The administration of New Jersey Governor Chris Christie on Friday
told gay couples suing the state for the right to marry that they
should instead sue the federal government for not recognizing their
civil unions.
Within days after the Supreme Court eviscerated a key provision of
the Defense of Marriage Act (DOMA), plaintiffs in a 2011 challenge to
the state's laws limiting marriage to heterosexual couples told the
judge overseeing the case that after the DOMA ruling no trial was
needed to recognize that the state's civil unions law fails to
satisfy a 2006 New Jersey Supreme Court ruling declaring that gay
couples are entitled to the same rights and benefits that married
heterosexual couples enjoy.
“The New Jersey statutory scheme shows itself to be
unjustifiable discrimination,” the couples' lawyers said in their
filing, according to the AP.
The Supreme Court ruling striking down DOMA means that the federal
government must recognize the marriages of gay couples. However,
civil unions, held up by proponents as an equal institution in terms
of benefits, will not be recognized by the federal government.
Lawyers for the plaintiffs in the New Jersey case said that the
ruling “made clear that those who are not married, including those
consigned instead to civil unions, are not entitled to the federal
rights, benefits, protections and responsibilities that the Windsor
decision extends to those who are married.”

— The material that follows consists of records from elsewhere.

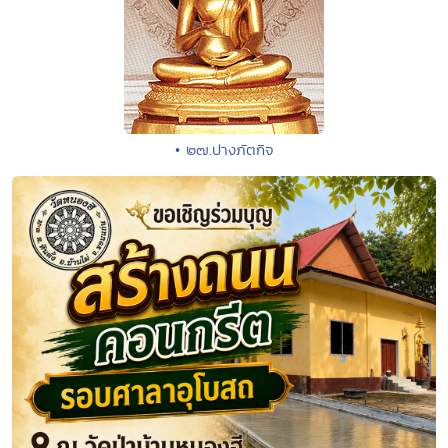
• ๒๗.ปางภัตกิจ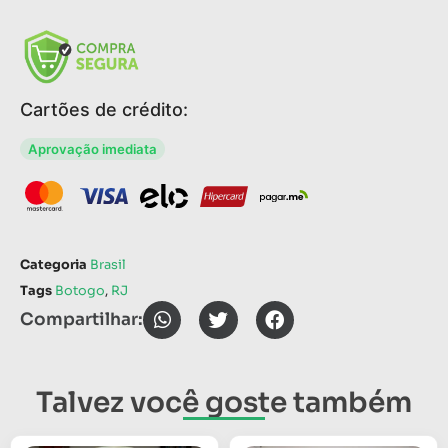
Cartões de crédito:
Aprovação imediata
Categoria
Brasil
Tags
Botogo
,
RJ
Compartilhar:
Talvez você goste também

In its filing, the state said that a quick ruling that bypasses a
full trial would be inappropriate.
“Plaintiffs, by virtue of their summary judgment motion, seek to
side-step the Supreme Court mandate concerning the need for a factual
record,” wrote the state Attorney General's Office in its brief.
According to the AP, the state also argued that if couples in
civil unions are being denied federal benefits, the advocates should
sue the federal government, not the state.